Day 6 | Chris Loukes

My work explores themes of impermanence, interconnectedness and the cyclical nature of existence. It reflects and compliments my practice in Soto Zen Buddhism. The video footage focuses on the everyday moment and everyday objects that tend to be ignored in the way we live our busy lives. The editing and addition of animations point to a state of being, wider and deeper than that which is on the immediate surface, and it reflects the way we create patterns and rhythms in our lives.

This refers to the transmission of the essential teaching of Shakyamuni Buddha to the present day. The soundtrack contains a manipulation of the sound of monks at Throssel Hole Buddhist Abbey singing the Ancestral Line scripture, which lists the ancestors through whom this transmission has passed.

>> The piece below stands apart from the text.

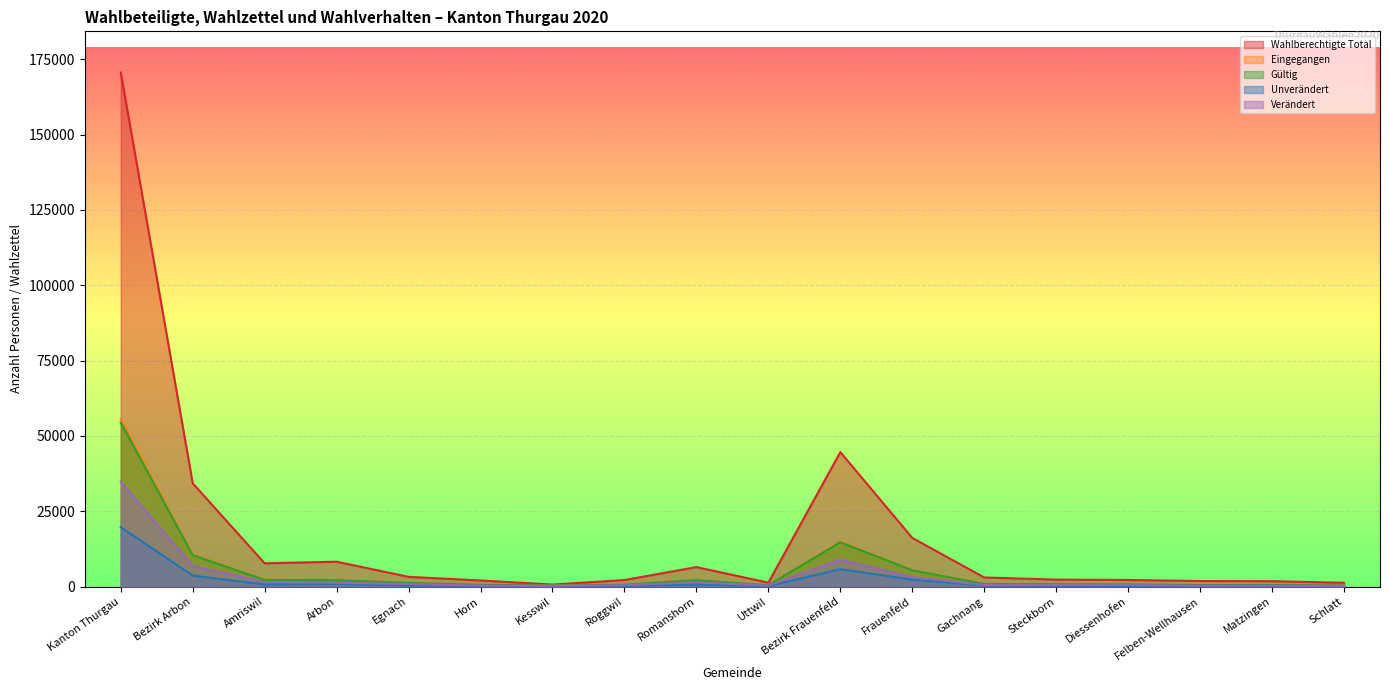

True or false: Wahlberechtigte Total and Eingegangen intersect in this chart.

False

Bloodline of the Buddhas – TRT 36:04 mins.

Loukes studied sculpture at Liverpool Art College, 1967-71, and taught art in North Walsham. Inspired by Rothko, he began to paint in 1982 and retired from teaching in 2002 to work at it full-time. I became attached to digital video on the Fine Art MA at NUCA, 2005-07. Recent exhibitions include, “Particles, particles”, Surface Gallery, Nottingham – Japan Media Arts Festival, Tokyo – Cafe Gallery Projects, London – Abstracta Cinema, Rome – Norwich Arts Centre, ”Shorts” and Bangkok Experimental Film Festival.

Chris Loukes – Norfolk UK

8 thoughts on “Day 6 | Chris Loukes

  1. This was a bit strange. There is no real relationship between the sound and picture. I can’t really decide if I think thats a good or bad thing but it is interesting.

  2. The audio is interesting. I don’t see how the animation connects to everyday objects and/or moments people tend to ignore, but the audio with the colors makes me want to visualize what I’m missing

  3. The sound is distracting and doesn’t seem to go with the visual in my opinion. I didn’t see the point of the film until I read the artist’s statement, and actually found it really boring and pointless, even after I read the statement. It does make me curious how it was made though, and I think would be a lot better with a different music choice that related more to the Zen Buddhism idea.

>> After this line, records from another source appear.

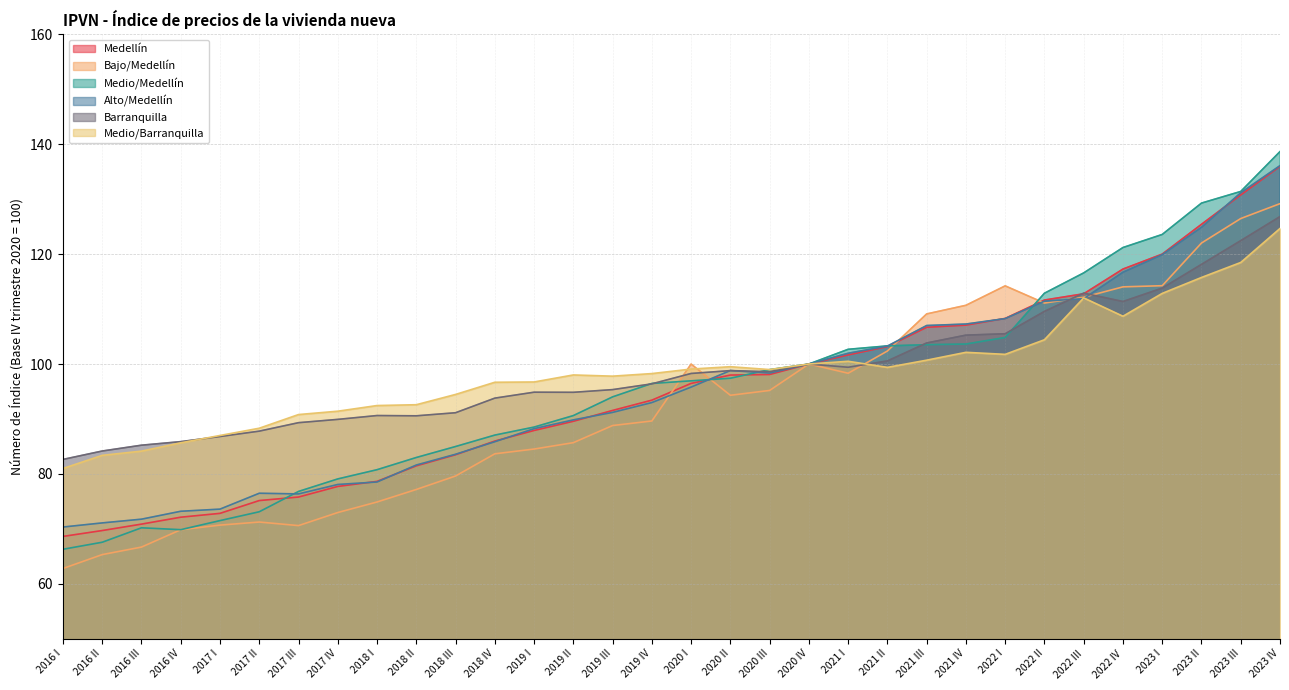

What is the difference between the maximum and second lowest values in the Barranquilla series?

42.7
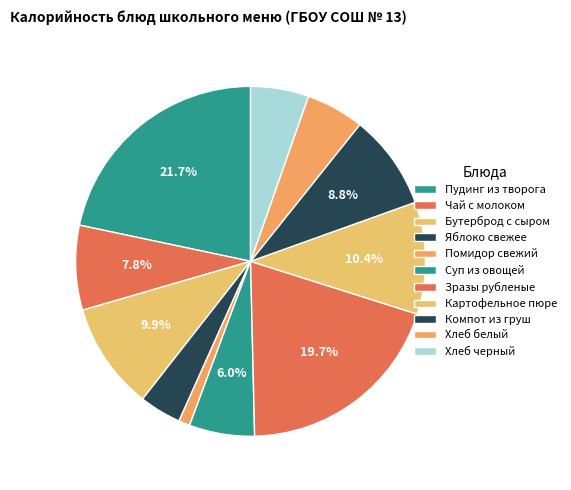

Do Картофельное пюре and Компот из груш together represent more than half of the pie?

No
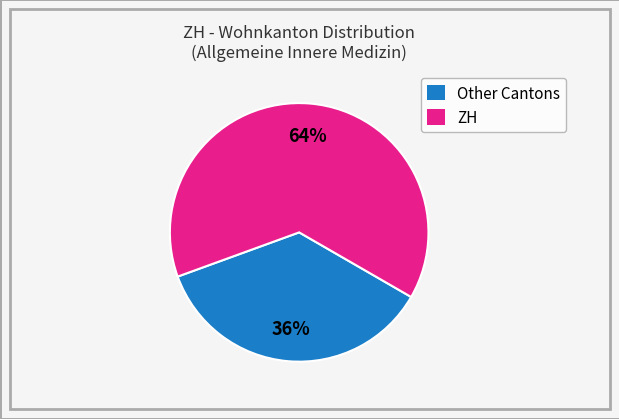

True or false: ZH accounts for 64% of the total.

True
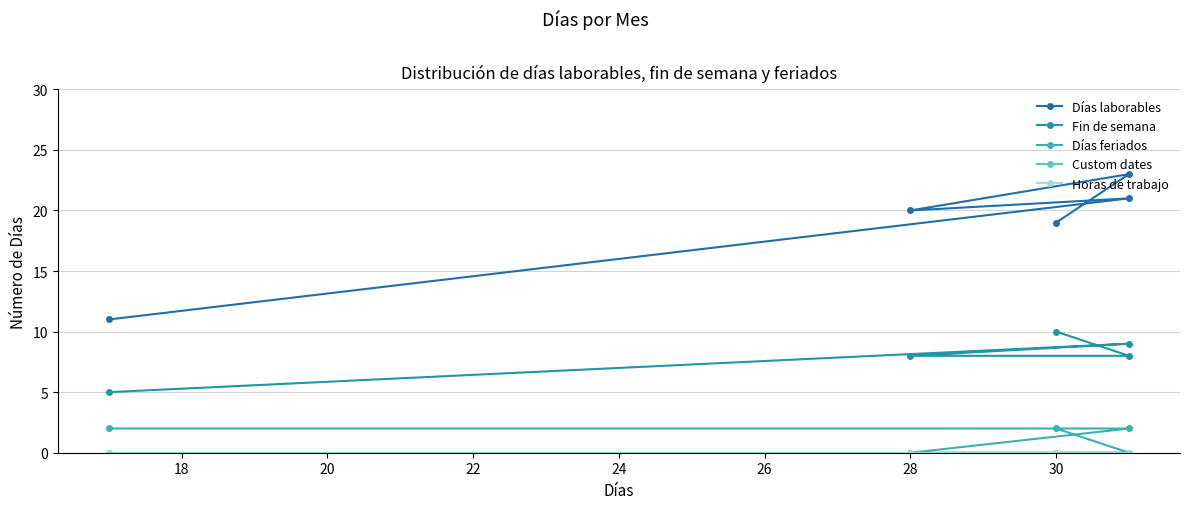

Is it true that Días feriados equals 1 at 18?

False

  4. This video is tight. Granted I didn’t watch all 40 minutes but it creates a cool atmosphere when the sound and video collide. Very epic, and minimilistic which I dig. These haters gotta open their minds , keep doing your thing.

  5. the flowing colors work very well with the flowing water. Curious on how some of the visual techniques were done. Motion was captured by the rhythmic pattern of both the visual and audio.

  6. the lines are reminiscent of sound waves in a way, and the red color is very evocative of anger, though the sound is calming.